Heat can affect everyone's health but some people are more susceptible to severe heat-related illness and death.
Seniors and persons with chronic poor health are at greater risk and may not perceive that they are getting too hot. People with mobility challenges may also need extra help to take steps to keep cool.
- Pay attention to the media, Environment Canada and your health authority for warnings of incoming heat. Use the British Columbia Heat Impacts Prediction System (BCHIPS) to get advance warning of when heat can be a health risk. Early summer hot spells are most dangerous because our bodies are unaccustomed to handling heat.
- Identify a cooler space in your home and prepare it so you can stay there at night. You may need to reconfigure daily living arrangements to deal with heat episodes.
- Practice opening doors and windows to move cool air in at night and shutting windows during the day to prevent hot outdoor air from coming inside.
- Make ice and prepare jugs of cool water.
- Check that you have a working fan.
- Identify people who may be more susceptible to heat and develop a buddy system. Check in with your hot weather buddy frequently especially in the evening and early morning.
- Know the signs and symptoms of heat-related illness so you can identify problems early on. Headache, confusion, unsteadiness, loss of thirst, nausea/vomiting are signs of dangerous heat exhaustion.
Heat builds indoors over the course of a few days and it may stay much hotter indoors than outdoors overnight. It can get dangerously hot indoors without air conditioning -- the longer the heat lasts, the more dangerous it becomes.

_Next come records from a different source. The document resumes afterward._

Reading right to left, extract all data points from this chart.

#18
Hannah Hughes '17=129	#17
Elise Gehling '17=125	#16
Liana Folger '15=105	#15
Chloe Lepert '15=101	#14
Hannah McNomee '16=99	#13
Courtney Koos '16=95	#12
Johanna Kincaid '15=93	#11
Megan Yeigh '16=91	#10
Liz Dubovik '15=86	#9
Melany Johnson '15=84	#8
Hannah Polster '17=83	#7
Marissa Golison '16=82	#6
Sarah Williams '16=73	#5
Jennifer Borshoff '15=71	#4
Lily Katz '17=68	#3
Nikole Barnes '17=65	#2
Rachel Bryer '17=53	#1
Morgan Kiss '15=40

- Check on people at higher risk in-person to evaluate the temperature indoors or ask them to tell you what it says on their thermostat. Encourage those who may not know they are susceptible to take cool baths, sleep in the coolest room, or stay with friends.
- If you do not have air conditioning, try to find somewhere with air conditioning especially if you are at increased risk. If you have air conditioning and susceptible members of your family do not, bring them to your house.
- Sleep in the coolest room of the house, even if that is not your bedroom. Sleeping in the basement or outside will provide relief to the body overnight, if possible. Set that space up for comfort, being sure you have water to drink and easy access to a toilet.
- If you cannot access air conditioning and/or a cool room or basement, consider putting an ice tray in front of a fan, using a personal mister, and wearing a wet shawl or shirt or using a wet sheet at night.
- Sit in a cool or tepid bath to draw heat from the body into the water or take a cool shower.
- Open windows and doors when the outdoor temperature goes down below the indoor temperature a night. Shut windows and close curtains in the morning to keep cooler air in and to keep the sun out. Leaving windows open during the day lets the hot air indoors.
- Drink lots of water. You may not feel thirsty even if your body needs water. Drink extra water whether or not you think you need it, especially during warm nights. Pay attention to the quantity and colour of your urine. Dark yellow urine is a sign of dangerous dehydration.
- Watch out for headache, confusion, unsteadiness, loss of thirst, nausea/vomiting -- they are signs of dangerous heat exhaustion.
- Lower your activity level. If you need to do errands, do them when it is cooler outside, early or late in the day.
- Never leave children or pets alone in a parked car.
- Find cool spaces in the community like shopping centres or libraries and spend time there.
- Protect yourself from the sun by staying in the shade, avoiding direct sun mid-day, wearing a hat and protective clothing, using sunscreen, and wearing UV-protective eyewear.
- Seek cooler, breezier areas when outdoors, such as large parks near to water with lots of trees.